9. De stichting betoogt voorts dat de rechtbank ten onrechte heeft overwogen dat uit de adviezen van de schadecommissie van 2 januari 2013 blijkt dat bij de planologische vergelijking het vrijstellingsbesluit van 15 mei 2007 en het nieuwe bestemmingsplan afzonderlijk zijn betrokken en uiteen is gezet welke schade een gevolg is van het vrijstellingsbesluit dan wel het nieuwe bestemmingsplan. Daartoe voert de stichting aan dat in de adviezen niet is vermeld dat het vrijstellingsbesluit in de vergelijking tussen de planologische mogelijkheden van het nieuwe bestemmingsplan en het daaraan voorafgaande regime (hierna: de tweede planvergelijking) onderdeel van het oude planologische regime is. Voorts voert de stichting aan dat de bebouwing van fase 1b, die deels binnen het bestaande bouwvlak is gelegen en deels voor [belanghebbende A] en [belanghebbende C] niet zichtbaar is, zich op ruim 170 m van de woningen van [belanghebbende A] en [belanghebbende C] bevindt, terwijl de bebouwing van fase 1a zich op 30 m van deze woningen bevindt, zodat, anders dan de schadecommissie heeft gedaan, niet kan worden volgehouden dat de nadelige effecten van fase 1b in bijna dezelfde mate planschade veroorzaken als de nadelige effecten van fase 1a. Tevens voert de stichting aan dat uit de overwegingen van de schadecommissie over het kwalitatieve uitzicht vanuit de woningen van [belanghebbende A] en [belanghebbende C] blijkt dat daarbij ten onrechte geen rekening is gehouden met de bebouwing van fase 1a. Verder voert de stichting aan dat in de schriftelijke reactie van 27 december 2013 in verband met de nadelige effecten van fase 1b voornamelijk naar de nadelige effecten van fase 1a is verwezen.

9.1. In hoger beroep is slechts in geschil of en zo ja, in hoeverre [belanghebbende A], [belanghebbende C] en [belanghebbende E] ten gevolge van de inwerkingtreding van het nieuwe bestemmingsplan schade hebben geleden.

__Inhoud gegevensverzameling__
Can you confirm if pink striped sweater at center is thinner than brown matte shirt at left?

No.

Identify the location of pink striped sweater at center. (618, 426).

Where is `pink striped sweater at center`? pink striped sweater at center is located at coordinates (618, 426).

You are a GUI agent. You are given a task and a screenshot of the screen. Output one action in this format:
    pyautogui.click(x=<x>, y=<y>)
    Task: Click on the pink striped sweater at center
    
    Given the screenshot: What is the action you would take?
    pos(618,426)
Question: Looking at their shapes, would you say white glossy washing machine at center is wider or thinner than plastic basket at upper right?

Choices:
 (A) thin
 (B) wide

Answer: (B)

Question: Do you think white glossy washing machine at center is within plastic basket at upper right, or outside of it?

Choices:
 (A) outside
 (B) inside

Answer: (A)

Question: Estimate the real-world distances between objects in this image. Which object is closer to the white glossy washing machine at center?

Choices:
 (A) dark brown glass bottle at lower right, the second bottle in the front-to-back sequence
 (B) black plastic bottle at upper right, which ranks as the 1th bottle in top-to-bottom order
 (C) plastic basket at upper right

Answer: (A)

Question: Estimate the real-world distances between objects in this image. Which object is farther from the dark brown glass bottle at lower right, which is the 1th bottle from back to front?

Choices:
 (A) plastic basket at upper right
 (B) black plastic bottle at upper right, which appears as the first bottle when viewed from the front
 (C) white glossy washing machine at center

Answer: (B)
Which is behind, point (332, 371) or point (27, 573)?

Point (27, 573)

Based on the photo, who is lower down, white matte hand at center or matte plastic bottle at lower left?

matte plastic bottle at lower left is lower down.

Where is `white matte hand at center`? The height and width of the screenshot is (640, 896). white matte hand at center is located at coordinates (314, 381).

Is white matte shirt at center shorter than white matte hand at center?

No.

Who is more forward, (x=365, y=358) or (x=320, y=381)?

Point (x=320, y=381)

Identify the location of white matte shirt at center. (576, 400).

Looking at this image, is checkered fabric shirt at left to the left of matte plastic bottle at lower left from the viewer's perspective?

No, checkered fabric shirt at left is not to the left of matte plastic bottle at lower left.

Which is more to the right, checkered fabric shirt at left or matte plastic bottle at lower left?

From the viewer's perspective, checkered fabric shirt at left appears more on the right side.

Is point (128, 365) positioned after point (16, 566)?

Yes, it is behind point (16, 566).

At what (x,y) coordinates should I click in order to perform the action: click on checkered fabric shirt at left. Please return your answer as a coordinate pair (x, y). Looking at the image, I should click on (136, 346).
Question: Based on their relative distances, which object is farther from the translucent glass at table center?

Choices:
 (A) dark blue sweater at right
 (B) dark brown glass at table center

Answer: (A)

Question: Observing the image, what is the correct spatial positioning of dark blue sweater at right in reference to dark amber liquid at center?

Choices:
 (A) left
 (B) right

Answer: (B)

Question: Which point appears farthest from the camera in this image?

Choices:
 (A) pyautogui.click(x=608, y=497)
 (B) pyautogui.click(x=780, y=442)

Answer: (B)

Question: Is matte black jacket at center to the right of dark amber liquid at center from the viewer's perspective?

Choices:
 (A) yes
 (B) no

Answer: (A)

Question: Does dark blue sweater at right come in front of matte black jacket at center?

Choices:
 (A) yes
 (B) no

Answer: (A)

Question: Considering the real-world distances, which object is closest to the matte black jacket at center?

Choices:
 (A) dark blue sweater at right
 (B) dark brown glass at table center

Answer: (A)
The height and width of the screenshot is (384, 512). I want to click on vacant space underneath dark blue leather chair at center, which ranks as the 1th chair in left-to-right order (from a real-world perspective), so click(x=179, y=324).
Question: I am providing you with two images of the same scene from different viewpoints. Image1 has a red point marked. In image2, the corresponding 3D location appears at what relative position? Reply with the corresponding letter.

__Vragen bij tekst__
A - Geef bij elke uitspraak aan of ze klopt met het fragment over planschade: (i) volgens de stichting staat de bebouwing van fase 1a op 30 m van de woningen; (ii) de adviezen van de schadecommissie dateren van 27 december 2013; (iii) in hoger beroep gaat het geschil alleen over de vraag of, en zo ja in hoeverre, [belanghebbende A], [belanghebbende C] en [belanghebbende E] schade hebben geleden door het nieuwe bestemmingsplan. Antwoord telkens met ja of nee en citeer letterlijk de woorden uit het fragment die de doorslag geven.
B - Neem van de items alles woordelijk over, vanaf het begin tot en met de regel die "Identify the location of pink" bevat.

__Antwoorden per opdracht__
A -
(i) Ja: "terwijl de bebouwing van fase 1a zich op 30 m van deze woningen bevindt"
(ii) Nee: "de adviezen van de schadecommissie van 2 januari 2013"
(iii) Ja: "In hoger beroep is slechts in geschil of en zo ja, in hoeverre [belanghebbende A], [belanghebbende C] en [belanghebbende E] ten gevolge van de inwerkingtreding van het nieuwe bestemmingsplan schade hebben geleden."

B -
Can you confirm if pink striped sweater at center is thinner than brown matte shirt at left?

No.

Identify the location of pink striped sweater at center. (618, 426).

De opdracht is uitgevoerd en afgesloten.